Render the lines of the material below as a JSON list of strings, one string per line and with blank lines omitted. Start at the line that contains "h=5 m=49 s=25" and go through the end of the material, including both ends.

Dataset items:
· · · · · · ·

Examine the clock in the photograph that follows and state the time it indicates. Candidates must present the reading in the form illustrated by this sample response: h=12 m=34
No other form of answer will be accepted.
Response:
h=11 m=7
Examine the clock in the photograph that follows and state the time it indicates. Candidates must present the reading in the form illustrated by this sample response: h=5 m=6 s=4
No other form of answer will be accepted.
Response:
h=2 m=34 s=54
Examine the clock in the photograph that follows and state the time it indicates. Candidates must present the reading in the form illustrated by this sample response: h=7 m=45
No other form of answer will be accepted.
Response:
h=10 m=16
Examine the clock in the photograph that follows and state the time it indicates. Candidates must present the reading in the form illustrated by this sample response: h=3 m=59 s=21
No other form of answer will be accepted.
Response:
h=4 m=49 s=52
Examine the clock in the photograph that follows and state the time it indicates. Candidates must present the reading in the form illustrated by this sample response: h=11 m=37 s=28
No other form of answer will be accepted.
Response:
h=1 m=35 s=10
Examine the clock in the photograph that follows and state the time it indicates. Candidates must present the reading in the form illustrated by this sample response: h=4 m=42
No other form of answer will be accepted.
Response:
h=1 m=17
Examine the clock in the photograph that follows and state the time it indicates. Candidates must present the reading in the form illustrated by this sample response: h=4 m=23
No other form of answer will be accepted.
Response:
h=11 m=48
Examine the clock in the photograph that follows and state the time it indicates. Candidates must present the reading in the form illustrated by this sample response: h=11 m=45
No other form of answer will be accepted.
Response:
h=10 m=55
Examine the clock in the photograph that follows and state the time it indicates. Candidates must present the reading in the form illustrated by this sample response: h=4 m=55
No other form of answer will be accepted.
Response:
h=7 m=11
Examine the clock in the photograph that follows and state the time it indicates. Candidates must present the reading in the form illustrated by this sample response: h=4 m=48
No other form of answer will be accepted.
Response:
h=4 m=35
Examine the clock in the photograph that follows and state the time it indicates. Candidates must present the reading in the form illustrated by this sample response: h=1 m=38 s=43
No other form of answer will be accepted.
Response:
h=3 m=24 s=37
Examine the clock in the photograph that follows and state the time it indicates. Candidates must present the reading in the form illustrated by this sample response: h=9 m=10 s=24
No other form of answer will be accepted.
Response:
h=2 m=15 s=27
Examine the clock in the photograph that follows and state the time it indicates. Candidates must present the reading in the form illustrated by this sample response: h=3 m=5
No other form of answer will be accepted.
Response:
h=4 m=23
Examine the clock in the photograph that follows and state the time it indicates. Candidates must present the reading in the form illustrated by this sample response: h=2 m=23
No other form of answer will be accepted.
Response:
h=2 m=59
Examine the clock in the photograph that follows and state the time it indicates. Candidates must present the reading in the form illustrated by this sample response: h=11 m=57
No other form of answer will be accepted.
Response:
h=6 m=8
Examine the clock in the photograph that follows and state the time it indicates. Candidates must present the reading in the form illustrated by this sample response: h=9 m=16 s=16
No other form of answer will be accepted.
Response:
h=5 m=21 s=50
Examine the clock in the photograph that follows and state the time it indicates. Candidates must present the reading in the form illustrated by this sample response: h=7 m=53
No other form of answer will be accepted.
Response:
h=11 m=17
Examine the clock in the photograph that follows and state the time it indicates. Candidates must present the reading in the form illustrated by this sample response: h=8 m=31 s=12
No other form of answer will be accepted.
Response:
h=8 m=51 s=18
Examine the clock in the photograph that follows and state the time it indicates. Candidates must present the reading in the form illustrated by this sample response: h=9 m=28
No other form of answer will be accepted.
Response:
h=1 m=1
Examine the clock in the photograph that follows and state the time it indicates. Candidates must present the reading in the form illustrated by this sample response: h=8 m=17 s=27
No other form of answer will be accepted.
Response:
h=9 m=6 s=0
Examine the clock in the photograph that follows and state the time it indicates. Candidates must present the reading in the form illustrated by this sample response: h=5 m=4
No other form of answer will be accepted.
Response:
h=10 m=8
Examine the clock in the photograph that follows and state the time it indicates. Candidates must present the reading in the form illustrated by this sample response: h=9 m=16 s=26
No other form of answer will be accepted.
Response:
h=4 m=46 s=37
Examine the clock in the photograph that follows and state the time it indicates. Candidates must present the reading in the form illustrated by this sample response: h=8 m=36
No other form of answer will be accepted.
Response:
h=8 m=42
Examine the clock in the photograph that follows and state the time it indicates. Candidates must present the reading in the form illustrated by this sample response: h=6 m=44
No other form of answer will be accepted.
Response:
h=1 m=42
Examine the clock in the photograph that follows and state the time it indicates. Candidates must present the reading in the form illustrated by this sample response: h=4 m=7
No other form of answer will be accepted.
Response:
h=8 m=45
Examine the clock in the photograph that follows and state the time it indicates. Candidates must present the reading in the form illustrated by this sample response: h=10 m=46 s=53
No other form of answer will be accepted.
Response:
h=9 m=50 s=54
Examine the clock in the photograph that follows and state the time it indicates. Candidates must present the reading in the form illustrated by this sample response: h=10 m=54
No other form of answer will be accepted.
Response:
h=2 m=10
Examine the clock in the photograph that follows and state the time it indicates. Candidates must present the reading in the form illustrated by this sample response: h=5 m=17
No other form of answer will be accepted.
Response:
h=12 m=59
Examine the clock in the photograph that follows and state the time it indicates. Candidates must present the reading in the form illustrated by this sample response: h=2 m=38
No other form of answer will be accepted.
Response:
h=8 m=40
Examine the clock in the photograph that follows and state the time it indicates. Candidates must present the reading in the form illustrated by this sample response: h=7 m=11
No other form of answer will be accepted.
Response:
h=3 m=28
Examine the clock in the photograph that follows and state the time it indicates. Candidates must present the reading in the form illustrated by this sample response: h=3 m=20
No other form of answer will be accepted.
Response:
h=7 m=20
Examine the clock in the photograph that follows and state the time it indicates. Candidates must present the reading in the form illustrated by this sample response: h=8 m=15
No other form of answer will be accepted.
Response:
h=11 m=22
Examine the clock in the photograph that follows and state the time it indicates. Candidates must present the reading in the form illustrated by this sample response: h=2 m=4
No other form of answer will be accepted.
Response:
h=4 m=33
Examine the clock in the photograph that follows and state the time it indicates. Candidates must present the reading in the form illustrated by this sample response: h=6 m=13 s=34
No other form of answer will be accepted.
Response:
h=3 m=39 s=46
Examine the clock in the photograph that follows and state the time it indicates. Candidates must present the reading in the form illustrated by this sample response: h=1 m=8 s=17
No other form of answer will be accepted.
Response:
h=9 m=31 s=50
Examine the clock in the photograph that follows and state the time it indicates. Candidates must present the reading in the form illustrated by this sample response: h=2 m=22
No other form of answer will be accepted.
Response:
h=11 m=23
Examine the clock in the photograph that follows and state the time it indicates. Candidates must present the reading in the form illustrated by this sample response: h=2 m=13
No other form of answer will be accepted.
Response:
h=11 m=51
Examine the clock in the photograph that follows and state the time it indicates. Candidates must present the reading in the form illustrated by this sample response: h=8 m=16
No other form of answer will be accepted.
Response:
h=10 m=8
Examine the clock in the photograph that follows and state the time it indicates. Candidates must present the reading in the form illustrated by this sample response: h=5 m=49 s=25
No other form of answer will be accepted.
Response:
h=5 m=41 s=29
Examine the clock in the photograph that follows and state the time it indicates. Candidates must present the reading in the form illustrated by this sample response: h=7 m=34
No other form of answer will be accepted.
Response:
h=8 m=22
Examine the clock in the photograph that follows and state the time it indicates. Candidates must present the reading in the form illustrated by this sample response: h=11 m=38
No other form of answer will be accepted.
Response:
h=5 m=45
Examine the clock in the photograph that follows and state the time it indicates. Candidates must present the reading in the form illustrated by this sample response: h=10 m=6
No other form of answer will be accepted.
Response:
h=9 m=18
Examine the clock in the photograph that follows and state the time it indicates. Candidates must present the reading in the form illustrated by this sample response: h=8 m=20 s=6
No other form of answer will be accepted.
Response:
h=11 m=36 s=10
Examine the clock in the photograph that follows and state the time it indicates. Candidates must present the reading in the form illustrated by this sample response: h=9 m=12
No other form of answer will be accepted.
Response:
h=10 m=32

· · · · · · ·

# Task response:
[
  "Examine the clock in the photograph that follows and state the time it indicates. Candidates must present the reading in the form illustrated by this sample response: h=5 m=49 s=25",
  "No other form of answer will be accepted.",
  "Response:",
  "h=5 m=41 s=29",
  "Examine the clock in the photograph that follows and state the time it indicates. Candidates must present the reading in the form illustrated by this sample response: h=7 m=34",
  "No other form of answer will be accepted.",
  "Response:",
  "h=8 m=22",
  "Examine the clock in the photograph that follows and state the time it indicates. Candidates must present the reading in the form illustrated by this sample response: h=11 m=38",
  "No other form of answer will be accepted.",
  "Response:",
  "h=5 m=45",
  "Examine the clock in the photograph that follows and state the time it indicates. Candidates must present the reading in the form illustrated by this sample response: h=10 m=6",
  "No other form of answer will be accepted.",
  "Response:",
  "h=9 m=18",
  "Examine the clock in the photograph that follows and state the time it indicates. Candidates must present the reading in the form illustrated by this sample response: h=8 m=20 s=6",
  "No other form of answer will be accepted.",
  "Response:",
  "h=11 m=36 s=10",
  "Examine the clock in the photograph that follows and state the time it indicates. Candidates must present the reading in the form illustrated by this sample response: h=9 m=12",
  "No other form of answer will be accepted.",
  "Response:",
  "h=10 m=32"
]